Rock star Tex Perkins and director Janine Hosking subsequently produced the 2011 documentary of Chad’s life on the road, fittingly called “I’m Not Dead Yet”.

Last year the rumour of Chad’s demise surfaced again, the Courier-Mail reporting that it came about through misinterpreted sharing of a social media report of jazz musician Chuck Morgan’s death.

It ought to be funny but it’s not if you have been the victim of erroneous reporting. The prime retort still belongs to author Samuel Clemens (aka Mark Twain), for the oft misquoted ‘reports of my death are greatly exaggerated.” (he actually said: “The report of my death was an exaggeration.”)

As you’d imagine, large media companies pre-prepare obituaries of famous people and archive them for the appropriate day. This explains why, on the sudden death of David Bowie, hundreds of in-depth obits appeared so quickly in publications around the world. In large news organisations, an individual is often assigned to manage the obituaries section. This person manages the delicate business of persuading people to supply tributes and photographs.

Some mis-reported deaths have occurred as a result of accidental publication of pre-prepared obituaries. In 2003 CNN accidently released seven draft obituaries of major world figures. Gaffes like this have been associated with three premature obits published about Pope John Paul II. There’s been no shortage of examples. Steve Jobs, Ernest Hemingway, Karl Marx, Paul McCartney, Beyonce, Whitney Houston and Charles Manson are among those killed off early.

Folk musician Dave Swarbrick’s obituary was published in the Daily Telegraph in April 1999 after he was admitted to Coventry hospital with a chest infection. Swarbrick, who died in 2016, saw the funny side.

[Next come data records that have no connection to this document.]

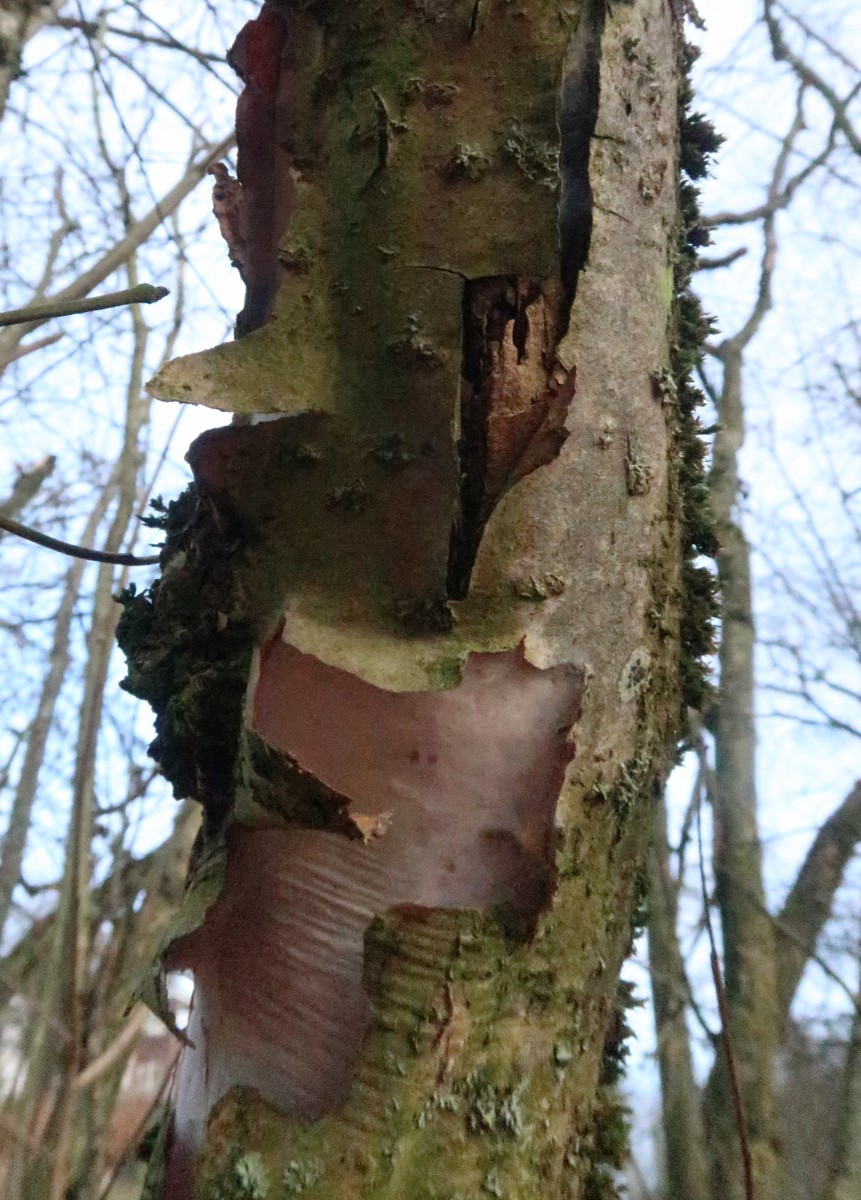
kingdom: Fungi
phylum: Basidiomycota
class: Agaricomycetes
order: Corticiales
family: Vuilleminiaceae
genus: Vuilleminia
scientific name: Vuilleminia coryli
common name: hassel-barksprænger
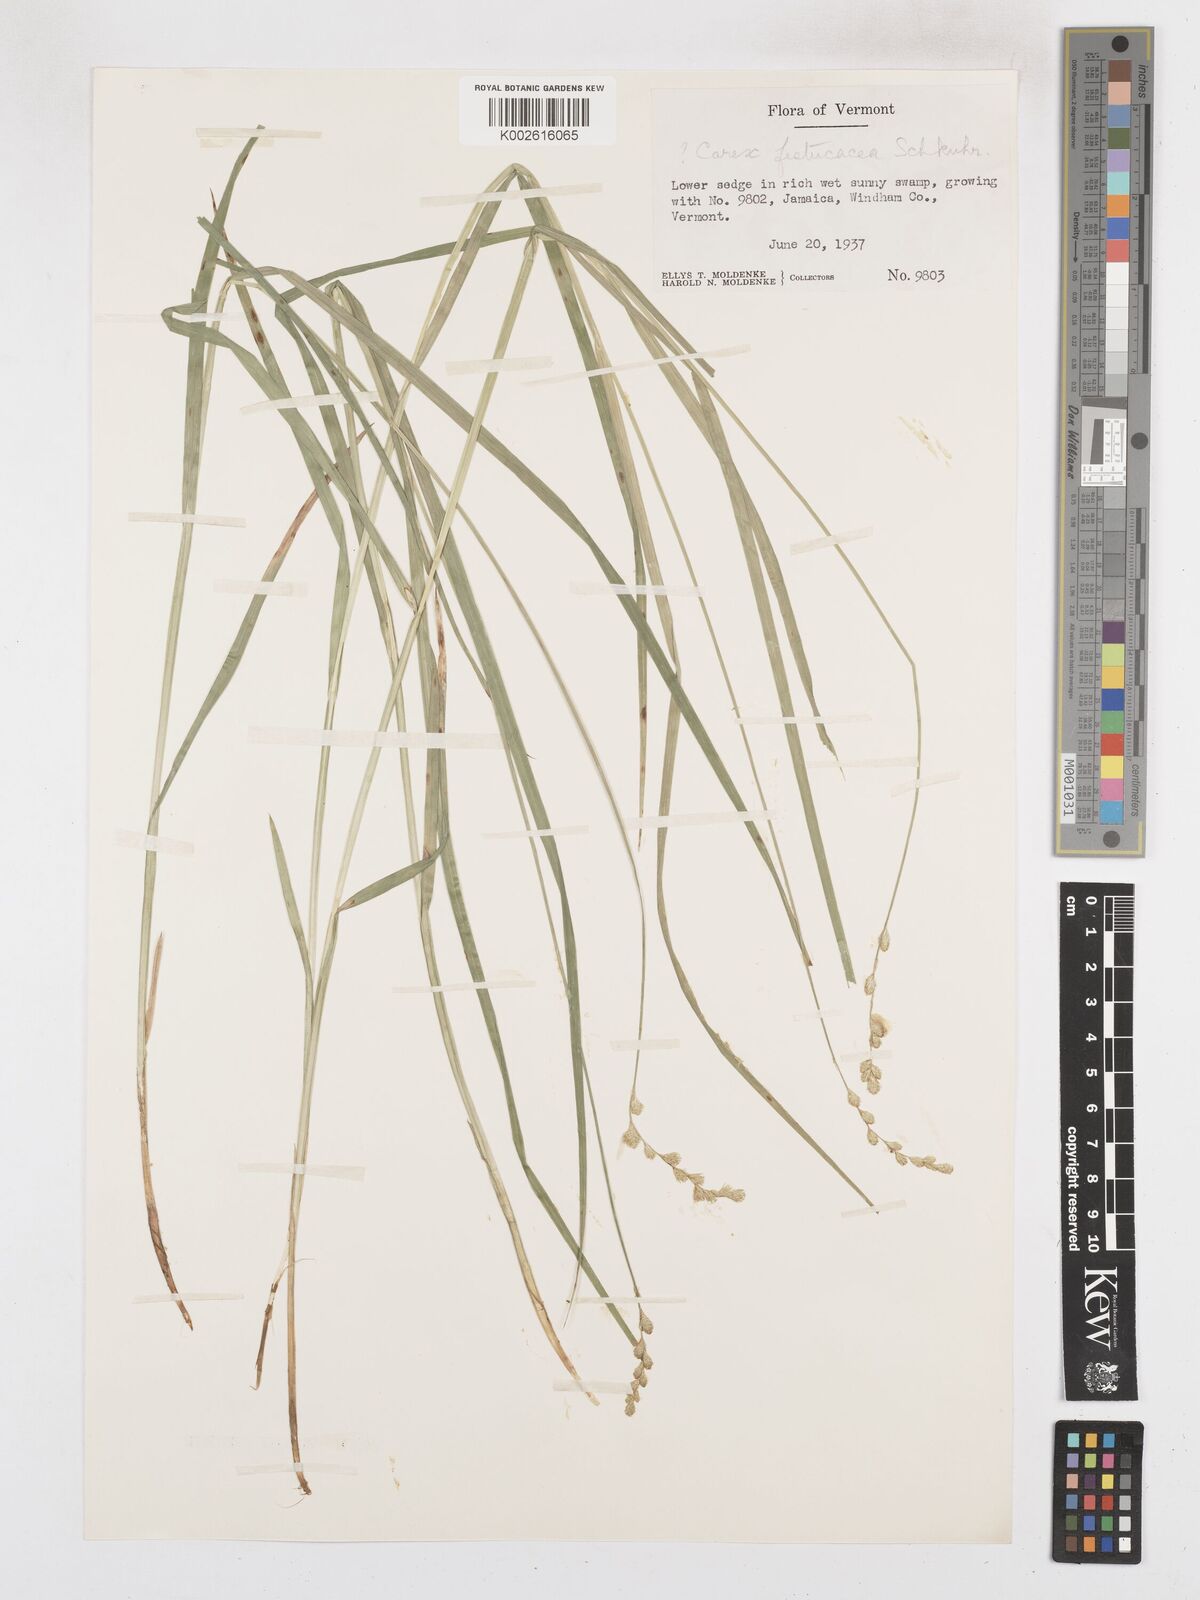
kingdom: Plantae
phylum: Tracheophyta
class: Liliopsida
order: Poales
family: Cyperaceae
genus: Carex
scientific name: Carex festucacea
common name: Fescue oval sedge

After reading his own obituary he quipped: “It’s not the first time I have died in Coventry.”

Australian media outlets alarmed and upset monarchists in 1993 by reporting that the Queen Mother had died (eight and a half years early as it turned out). Even the national broadcaster got caught out, with an ABC news bulletin attributing the news to ‘unconfirmed reports’.

Perhaps cashing in on the familiarity of the phrase, variations on the phrase ‘I’m not dead yet’ have been used as band names, album names, song names (I found three songs with Not Dead Yet titles – Styx, Bullet for my Valentine and Jen Ledger) and the titles of at least three movies. This year rock drummer and singer Phil Collins, 67, is touring the world with his ‘Not Dead Yet’ show. The tour itself is named after Collins’s autobiography released in 2016.

In addition to the Chad Morgan-Chuck Morgan confusion mentioned above, celebrity-spotter website avclub.com identified a few misreported deaths involving similar-sounding names.

In 1998, James Earl Jones (the voice of Darth Vader), was reported dead (it was Martin Luther King’s assassin, James Earl Ray, who had died). When comedian Jerry Lewis died, several outlets announced the demise of rockabilly pianist Jerry Lee Lewis. Rocker Bob Segar (Silver Bullet Band) also suffered a similar fate on the death of activist songwriter Pete Seeger. Urgent text messages to Canadian Prime Minister Stephen Harper’s office (during a 2009 tour by former British PM Baroness Margaret Thatcher), were resolved when it was established the texts referred to the death of then Transport Minister John’s Baird’s cat, Thatcher.

More soberly, a national grassroots disability support group in the US and UK has taken the name as part of a protest movement. Notdeadyet.org opposes the legalising of assisted suicide and euthanasia, saying it is an extreme form of discrimination.

In this era of instant social media ‘news’ some of it fake and much of it un-vetted or corroborated, I’m picking we haven’t seen the last of Not Dead Yet.

You might wonder what led me down this path. She Who Plans Ahead has been suggesting we make advanced health directives. You know – where you instruct doctors to take or not take heroic measures if you are incapacitated. I went for a lone stroll through the old part of Hemmant Cemetery (see photo above) on Tuesday to ponder this unpalatable development.

Part of me wants to resist, worrying that perhaps someone will misinterpret notes on a chart and pull the plug, just as my brain is trying to get my mouth around…I’m not dead yet.